_EXERCISE BRIEF_:
Copy exactly, and copy only, the lines from the one bearing "X01215Y01549D03*" through the final line of the records.

_Electronics source listings_:
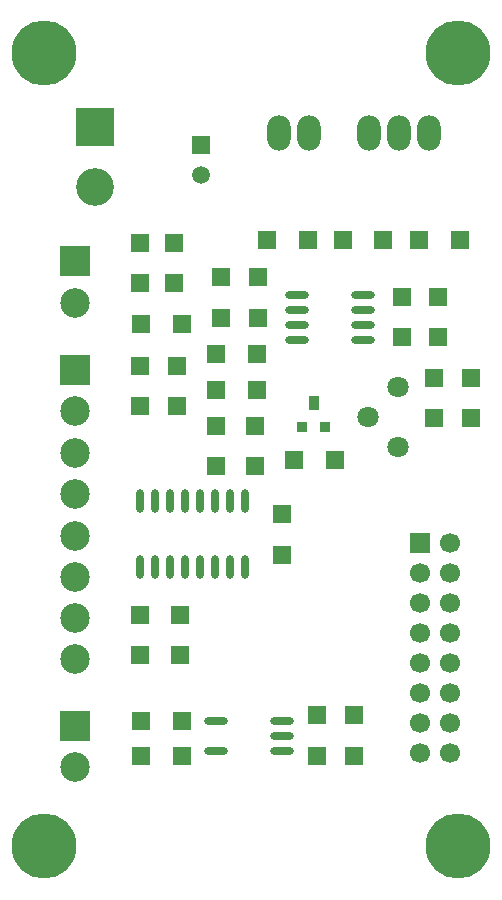
<source format=gbr>
%FSTAX23Y23*%
%MOIN*%
%SFA1B1*%

%IPPOS*%
%ADD10R,0.036000X0.050000*%
%ADD11R,0.036000X0.036000*%
%ADD12O,0.080000X0.024000*%
%ADD13O,0.024000X0.080000*%
%ADD14R,0.060000X0.060000*%
%ADD15R,0.060000X0.060000*%
%ADD18C,0.216535*%
%ADD19C,0.098425*%
%ADD20R,0.098425X0.098425*%
%ADD21O,0.078740X0.118110*%
%ADD22C,0.059055*%
%ADD23R,0.059055X0.059055*%
%ADD24C,0.125984*%
%ADD25R,0.125984X0.125984*%
%ADD26C,0.070866*%
%ADD27R,0.066929X0.066929*%
%ADD28C,0.066929*%
%LN+-10v_stepdir_colorlight_pads_top-1*%
%LPD*%
G54D10*
X01035Y01594D03*
G54D11*
X01072Y01514D03*
X00997D03*
G54D12*
X0093Y00534D03*
Y00484D03*
Y00434D03*
X0071D03*
Y00534D03*
X0098Y01954D03*
Y01904D03*
Y01854D03*
Y01804D03*
X012D03*
Y01854D03*
Y01904D03*
Y01954D03*
G54D13*
X00805Y01269D03*
X00755D03*
X00705D03*
X00655D03*
X00605D03*
X00555D03*
X00505D03*
X00455D03*
Y01049D03*
X00505D03*
X00555D03*
X00605D03*
X00655D03*
X00705D03*
X00755D03*
X00805D03*
G54D14*
X00595Y00419D03*
X0046D03*
X01132Y02139D03*
X01267D03*
X01522D03*
X01387D03*
X01015D03*
X0088D03*
X00595Y01859D03*
X0046D03*
X0071Y01639D03*
X00845D03*
X0071Y01759D03*
X00845D03*
X0046Y00534D03*
X00595D03*
X01105Y01404D03*
X0097D03*
G54D15*
X00455Y02129D03*
Y01994D03*
X0057Y02129D03*
Y01994D03*
X00725Y01879D03*
Y02014D03*
X0133Y01814D03*
Y01949D03*
X0145D03*
Y01814D03*
X0071Y01384D03*
Y01519D03*
X0058Y01584D03*
Y01719D03*
X0059Y00754D03*
Y00889D03*
X0085Y01879D03*
Y02014D03*
X0156Y01679D03*
Y01544D03*
X01435D03*
Y01679D03*
X0084Y01384D03*
Y01519D03*
X00455Y01584D03*
Y01719D03*
Y00754D03*
Y00889D03*
X0117Y00419D03*
Y00554D03*
X0093Y01224D03*
Y01089D03*
X01045Y00554D03*
Y00419D03*
G54D18*
X01515Y00118D03*
X00137D03*
X01515Y0276D03*
X00137D03*
G54D19*
X0024Y0074D03*
Y00878D03*
Y01016D03*
Y01153D03*
Y01291D03*
Y01429D03*
Y01567D03*
Y01929D03*
Y00381D03*
G54D20*
X0024Y01705D03*
Y02067D03*
Y00519D03*
G54D21*
X0132Y02494D03*
X0142D03*
X0122D03*
X0102D03*
X0092D03*
G54D22*
X0066Y02354D03*
G54D23*
X0066Y02454D03*
G54D24*
X00305Y02314D03*
G54D25*
X00305Y02514D03*
G54D26*
X01315Y01449D03*
X01215Y01549D03*
X01315Y01649D03*
G54D27*
X0139Y01129D03*
G54D28*
X0149Y01129D03*
X0139Y01029D03*
X0149D03*
X0139Y00929D03*
X0149D03*
X0139Y00829D03*
X0149D03*
X0139Y00729D03*
X0149D03*
X0139Y00629D03*
X0149D03*
X0139Y00529D03*
X0149D03*
X0139Y00429D03*
X0149D03*
M02*
</source>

_RESPONSE_:
X01215Y01549D03*
X01315Y01649D03*
G54D27*
X0139Y01129D03*
G54D28*
X0149Y01129D03*
X0139Y01029D03*
X0149D03*
X0139Y00929D03*
X0149D03*
X0139Y00829D03*
X0149D03*
X0139Y00729D03*
X0149D03*
X0139Y00629D03*
X0149D03*
X0139Y00529D03*
X0149D03*
X0139Y00429D03*
X0149D03*
M02*
</source>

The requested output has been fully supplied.